### What the task requires
In the data below, begin at the line with "In matrix form, this is" and stop after the line with "8. A. Heimdal, A."; output those lines exactly and no pictures.

───── Dataset excerpts

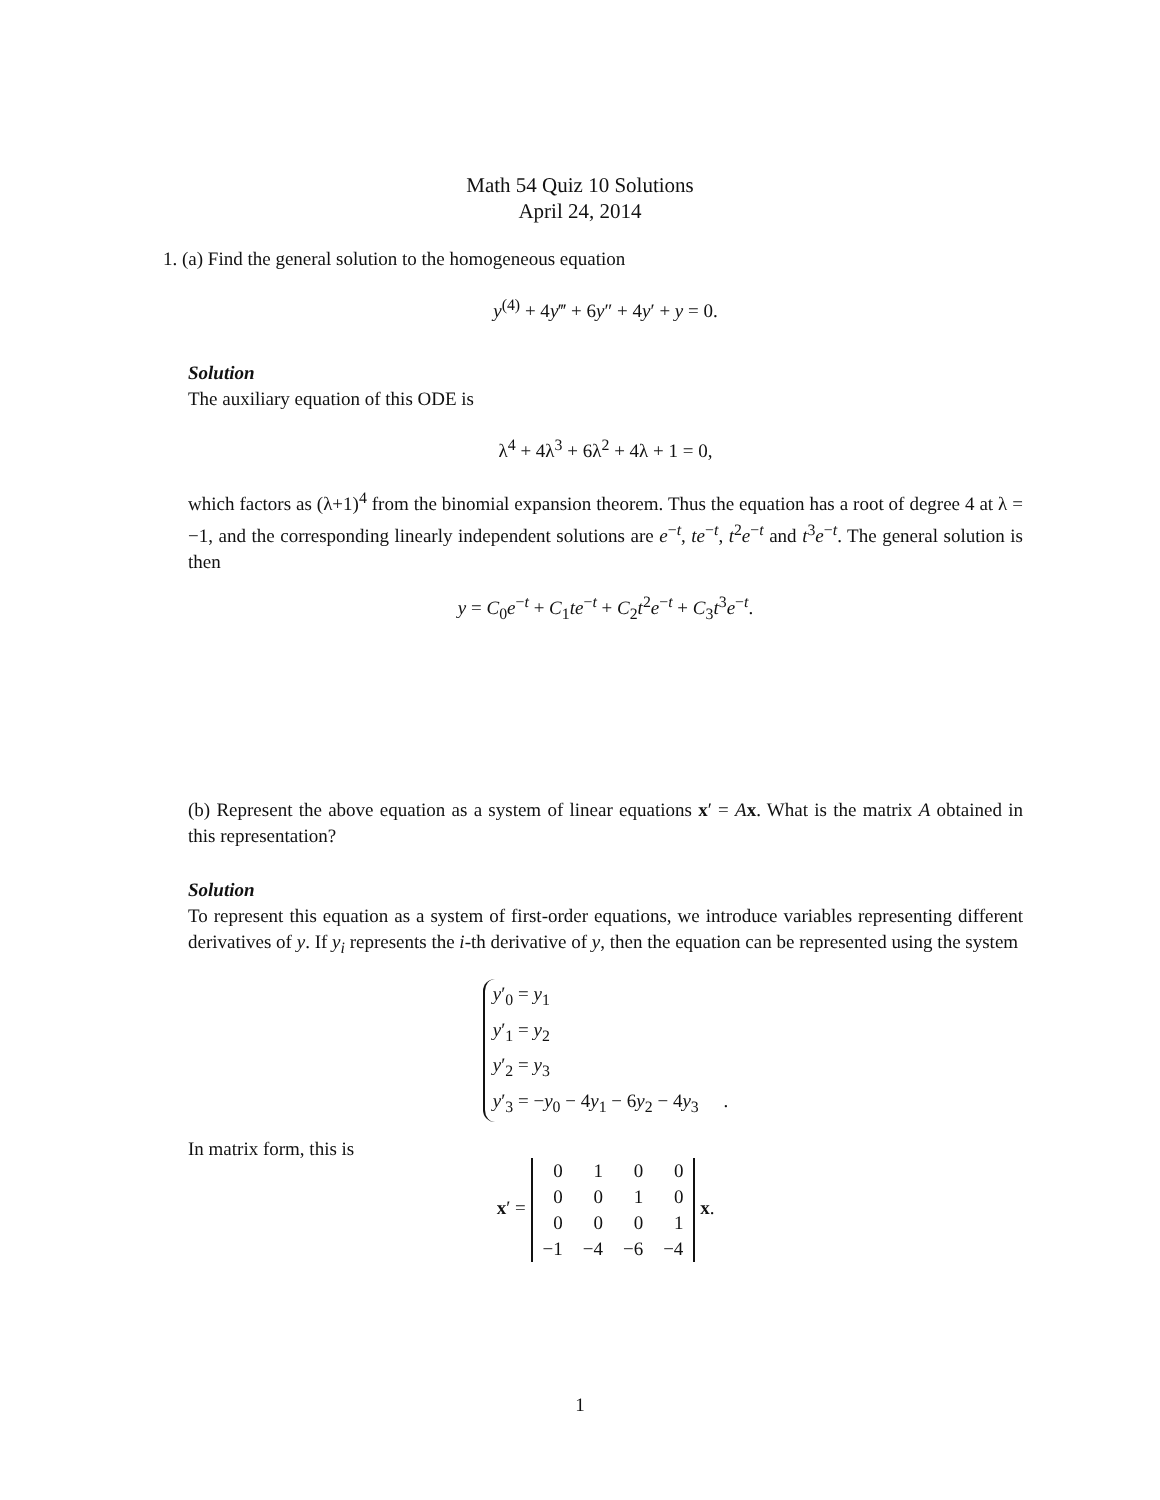Math 54 Quiz 10 Solutions
April 24, 2014
1. (a) Find the general solution to the homogeneous equation
y<sup>(4)</sup> + 4y‴ + 6y″ + 4y′ + y = 0.
Solution
The auxiliary equation of this ODE is
λ<sup>4</sup> + 4λ<sup>3</sup> + 6λ<sup>2</sup> + 4λ + 1 = 0,
which factors as (λ+1)<sup>4</sup> from the binomial expansion theorem. Thus the equation has a root of degree 4 at λ = −1, and the corresponding linearly independent solutions are e<sup>−t</sup>, te<sup>−t</sup>, t<sup>2</sup>e<sup>−t</sup> and t<sup>3</sup>e<sup>−t</sup>. The general solution is then
y = C<sub>0</sub>e<sup>−t</sup> + C<sub>1</sub>te<sup>−t</sup> + C<sub>2</sub>t<sup>2</sup>e<sup>−t</sup> + C<sub>3</sub>t<sup>3</sup>e<sup>−t</sup>.
(b) Represent the above equation as a system of linear equations x′ = Ax. What is the matrix A obtained in this representation?
Solution
To represent this equation as a system of first-order equations, we introduce variables representing different derivatives of y. If y<sub>i</sub> represents the i-th derivative of y, then the equation can be represented using the system
y′<sub>0</sub> = y<sub>1</sub>
y′<sub>1</sub> = y<sub>2</sub>
y′<sub>2</sub> = y<sub>3</sub>
y′<sub>3</sub> = −y<sub>0</sub> − 4y<sub>1</sub> − 6y<sub>2</sub> − 4y<sub>3</sub> .
In matrix form, this is
x′ =
| 0 | 1 | 0 | 0 |
| 0 | 0 | 1 | 0 |
| 0 | 0 | 0 | 1 |
| −1 | −4 | −6 | −4 |
x.
1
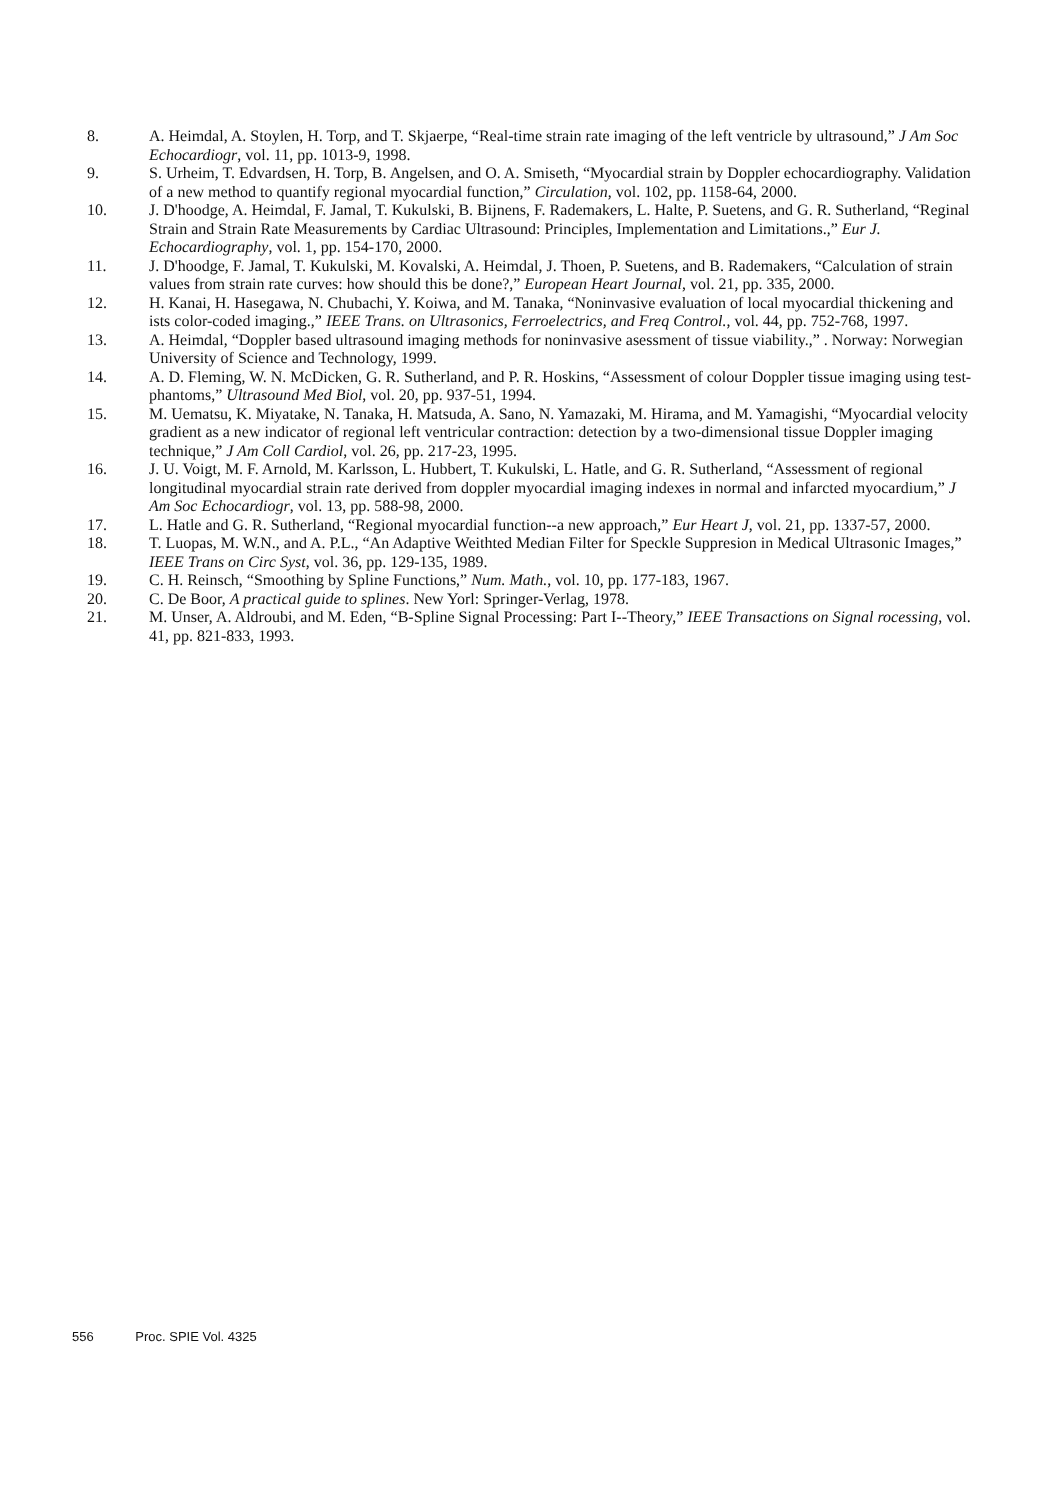8. A. Heimdal, A. Stoylen, H. Torp, and T. Skjaerpe, “Real-time strain rate imaging of the left ventricle by ultrasound,” J Am Soc Echocardiogr, vol. 11, pp. 1013-9, 1998.
9. S. Urheim, T. Edvardsen, H. Torp, B. Angelsen, and O. A. Smiseth, “Myocardial strain by Doppler echocardiography. Validation of a new method to quantify regional myocardial function,” Circulation, vol. 102, pp. 1158-64, 2000.
10. J. D'hoodge, A. Heimdal, F. Jamal, T. Kukulski, B. Bijnens, F. Rademakers, L. Halte, P. Suetens, and G. R. Sutherland, “Reginal Strain and Strain Rate Measurements by Cardiac Ultrasound: Principles, Implementation and Limitations.,” Eur J. Echocardiography, vol. 1, pp. 154-170, 2000.
11. J. D'hoodge, F. Jamal, T. Kukulski, M. Kovalski, A. Heimdal, J. Thoen, P. Suetens, and B. Rademakers, “Calculation of strain values from strain rate curves: how should this be done?,” European Heart Journal, vol. 21, pp. 335, 2000.
12. H. Kanai, H. Hasegawa, N. Chubachi, Y. Koiwa, and M. Tanaka, “Noninvasive evaluation of local myocardial thickening and ists color-coded imaging.,” IEEE Trans. on Ultrasonics, Ferroelectrics, and Freq Control., vol. 44, pp. 752-768, 1997.
13. A. Heimdal, “Doppler based ultrasound imaging methods for noninvasive asessment of tissue viability.,” . Norway: Norwegian University of Science and Technology, 1999.
14. A. D. Fleming, W. N. McDicken, G. R. Sutherland, and P. R. Hoskins, “Assessment of colour Doppler tissue imaging using test-phantoms,” Ultrasound Med Biol, vol. 20, pp. 937-51, 1994.
15. M. Uematsu, K. Miyatake, N. Tanaka, H. Matsuda, A. Sano, N. Yamazaki, M. Hirama, and M. Yamagishi, “Myocardial velocity gradient as a new indicator of regional left ventricular contraction: detection by a two-dimensional tissue Doppler imaging technique,” J Am Coll Cardiol, vol. 26, pp. 217-23, 1995.
16. J. U. Voigt, M. F. Arnold, M. Karlsson, L. Hubbert, T. Kukulski, L. Hatle, and G. R. Sutherland, “Assessment of regional longitudinal myocardial strain rate derived from doppler myocardial imaging indexes in normal and infarcted myocardium,” J Am Soc Echocardiogr, vol. 13, pp. 588-98, 2000.
17. L. Hatle and G. R. Sutherland, “Regional myocardial function--a new approach,” Eur Heart J, vol. 21, pp. 1337-57, 2000.
18. T. Luopas, M. W.N., and A. P.L., “An Adaptive Weithted Median Filter for Speckle Suppresion in Medical Ultrasonic Images,” IEEE Trans on Circ Syst, vol. 36, pp. 129-135, 1989.
19. C. H. Reinsch, “Smoothing by Spline Functions,” Num. Math., vol. 10, pp. 177-183, 1967.
20. C. De Boor, A practical guide to splines. New Yorl: Springer-Verlag, 1978.
21. M. Unser, A. Aldroubi, and M. Eden, “B-Spline Signal Processing: Part I--Theory,” IEEE Transactions on Signal rocessing, vol. 41, pp. 821-833, 1993.
556 Proc. SPIE Vol. 4325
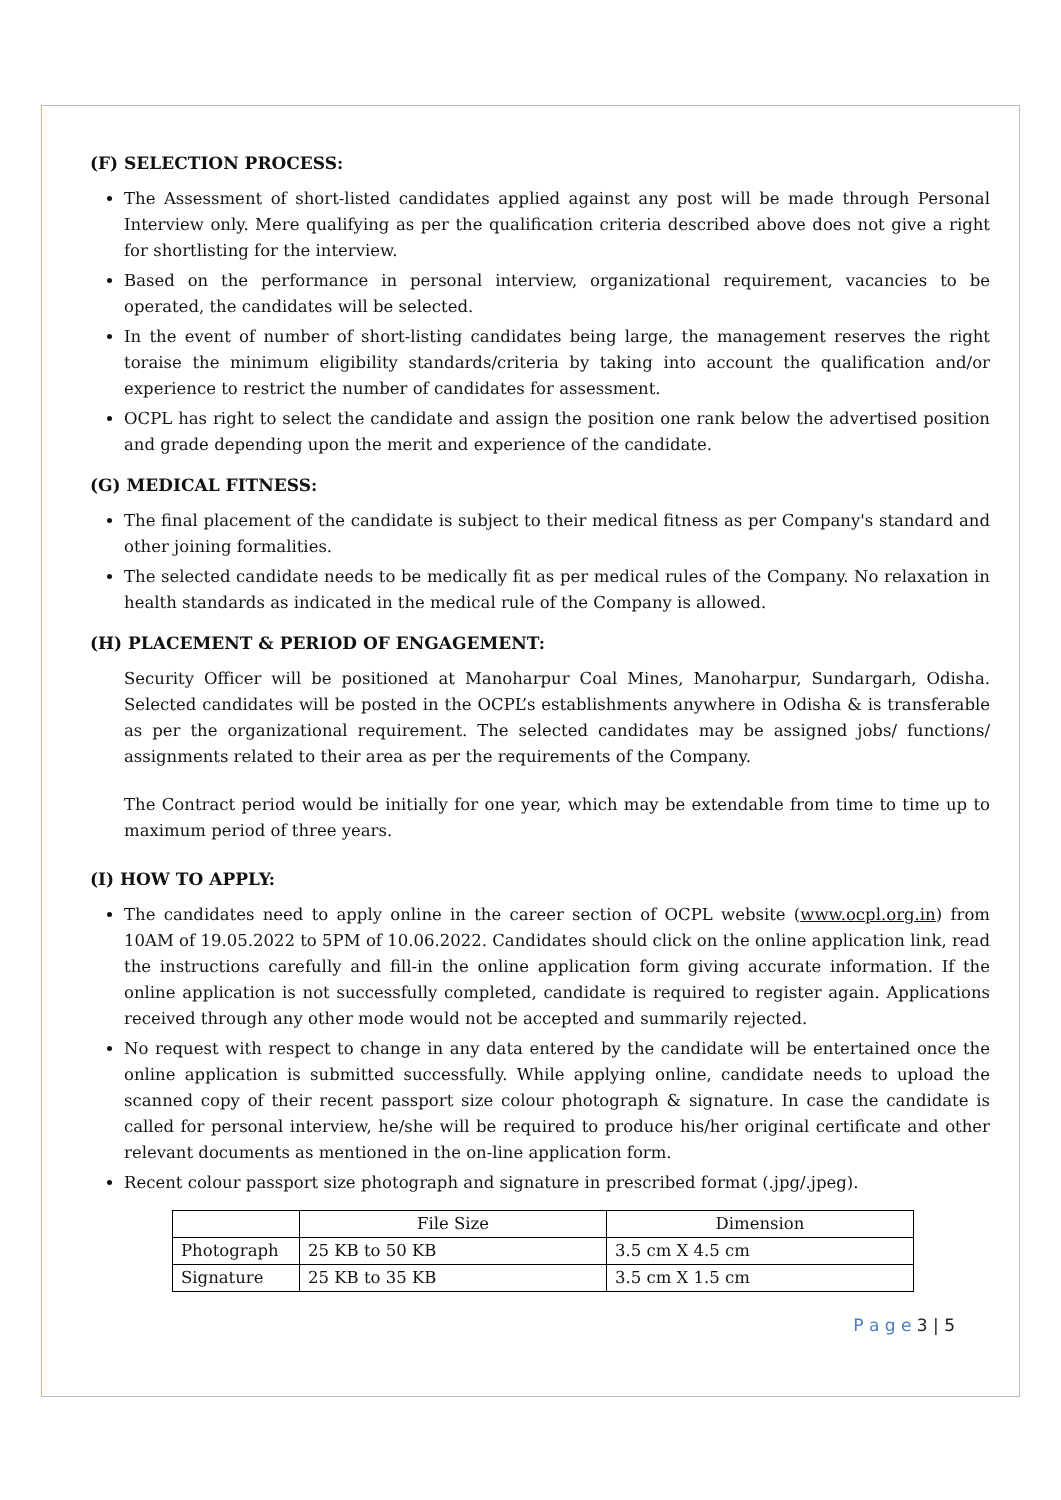(F) SELECTION PROCESS:
The Assessment of short-listed candidates applied against any post will be made through Personal Interview only. Mere qualifying as per the qualification criteria described above does not give a right for shortlisting for the interview.
Based on the performance in personal interview, organizational requirement, vacancies to be operated, the candidates will be selected.
In the event of number of short-listing candidates being large, the management reserves the right toraise the minimum eligibility standards/criteria by taking into account the qualification and/or experience to restrict the number of candidates for assessment.
OCPL has right to select the candidate and assign the position one rank below the advertised position and grade depending upon the merit and experience of the candidate.
(G) MEDICAL FITNESS:
The final placement of the candidate is subject to their medical fitness as per Company's standard and other joining formalities.
The selected candidate needs to be medically fit as per medical rules of the Company. No relaxation in health standards as indicated in the medical rule of the Company is allowed.
(H) PLACEMENT & PERIOD OF ENGAGEMENT:
Security Officer will be positioned at Manoharpur Coal Mines, Manoharpur, Sundargarh, Odisha. Selected candidates will be posted in the OCPL’s establishments anywhere in Odisha & is transferable as per the organizational requirement. The selected candidates may be assigned jobs/ functions/ assignments related to their area as per the requirements of the Company.
The Contract period would be initially for one year, which may be extendable from time to time up to maximum period of three years.
(I) HOW TO APPLY:
The candidates need to apply online in the career section of OCPL website (www.ocpl.org.in) from 10AM of 19.05.2022 to 5PM of 10.06.2022. Candidates should click on the online application link, read the instructions carefully and fill-in the online application form giving accurate information. If the online application is not successfully completed, candidate is required to register again. Applications received through any other mode would not be accepted and summarily rejected.
No request with respect to change in any data entered by the candidate will be entertained once the online application is submitted successfully. While applying online, candidate needs to upload the scanned copy of their recent passport size colour photograph & signature. In case the candidate is called for personal interview, he/she will be required to produce his/her original certificate and other relevant documents as mentioned in the on-line application form.
Recent colour passport size photograph and signature in prescribed format (.jpg/.jpeg).
| | File Size | Dimension |
| --- | --- | --- |
| Photograph | 25 KB to 50 KB | 3.5 cm X 4.5 cm |
| Signature | 25 KB to 35 KB | 3.5 cm X 1.5 cm |
P a g e 3 | 5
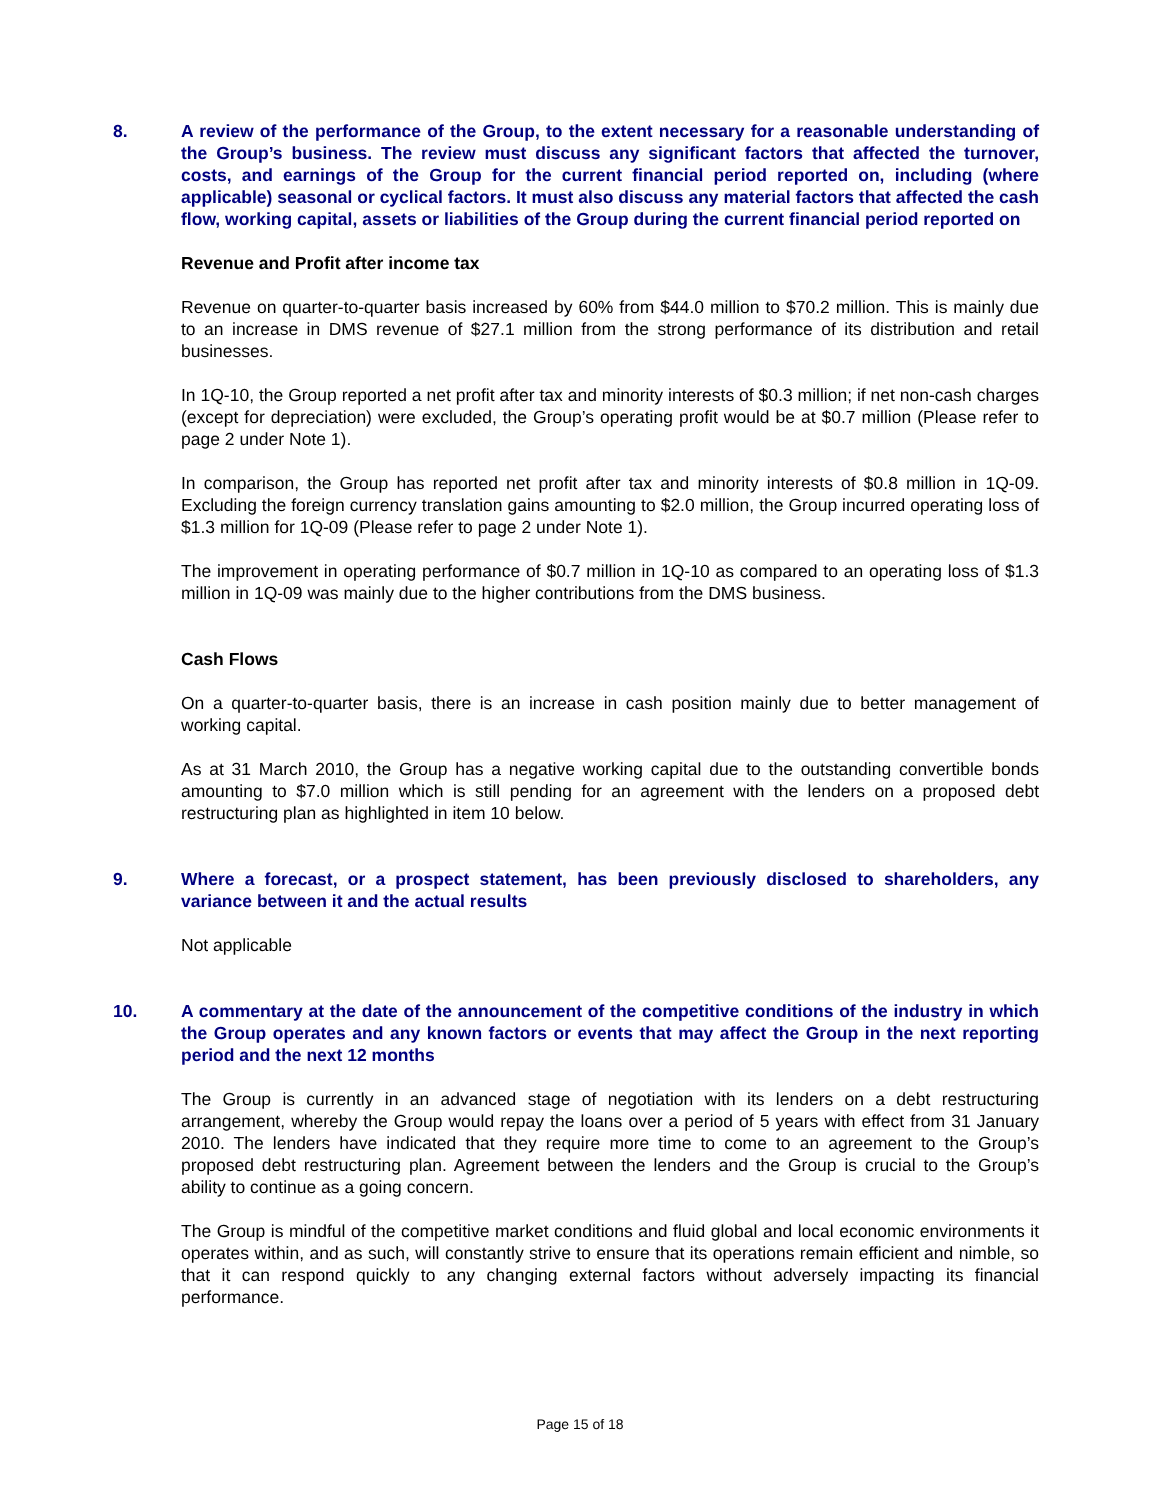8. A review of the performance of the Group, to the extent necessary for a reasonable understanding of the Group’s business. The review must discuss any significant factors that affected the turnover, costs, and earnings of the Group for the current financial period reported on, including (where applicable) seasonal or cyclical factors. It must also discuss any material factors that affected the cash flow, working capital, assets or liabilities of the Group during the current financial period reported on
Revenue and Profit after income tax
Revenue on quarter-to-quarter basis increased by 60% from $44.0 million to $70.2 million. This is mainly due to an increase in DMS revenue of $27.1 million from the strong performance of its distribution and retail businesses.
In 1Q-10, the Group reported a net profit after tax and minority interests of $0.3 million; if net non-cash charges (except for depreciation) were excluded, the Group’s operating profit would be at $0.7 million (Please refer to page 2 under Note 1).
In comparison, the Group has reported net profit after tax and minority interests of $0.8 million in 1Q-09. Excluding the foreign currency translation gains amounting to $2.0 million, the Group incurred operating loss of $1.3 million for 1Q-09 (Please refer to page 2 under Note 1).
The improvement in operating performance of $0.7 million in 1Q-10 as compared to an operating loss of $1.3 million in 1Q-09 was mainly due to the higher contributions from the DMS business.
Cash Flows
On a quarter-to-quarter basis, there is an increase in cash position mainly due to better management of working capital.
As at 31 March 2010, the Group has a negative working capital due to the outstanding convertible bonds amounting to $7.0 million which is still pending for an agreement with the lenders on a proposed debt restructuring plan as highlighted in item 10 below.
9. Where a forecast, or a prospect statement, has been previously disclosed to shareholders, any variance between it and the actual results
Not applicable
10. A commentary at the date of the announcement of the competitive conditions of the industry in which the Group operates and any known factors or events that may affect the Group in the next reporting period and the next 12 months
The Group is currently in an advanced stage of negotiation with its lenders on a debt restructuring arrangement, whereby the Group would repay the loans over a period of 5 years with effect from 31 January 2010. The lenders have indicated that they require more time to come to an agreement to the Group’s proposed debt restructuring plan. Agreement between the lenders and the Group is crucial to the Group’s ability to continue as a going concern.
The Group is mindful of the competitive market conditions and fluid global and local economic environments it operates within, and as such, will constantly strive to ensure that its operations remain efficient and nimble, so that it can respond quickly to any changing external factors without adversely impacting its financial performance.
Page 15 of 18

──────────

### Solved exercise
In matrix form, this is
x′ =
| 0 | 1 | 0 | 0 |
| 0 | 0 | 1 | 0 |
| 0 | 0 | 0 | 1 |
| −1 | −4 | −6 | −4 |
x.
1
8. A. Heimdal, A. Stoylen, H. Torp, and T. Skjaerpe, “Real-time strain rate imaging of the left ventricle by ultrasound,” J Am Soc Echocardiogr, vol. 11, pp. 1013-9, 1998.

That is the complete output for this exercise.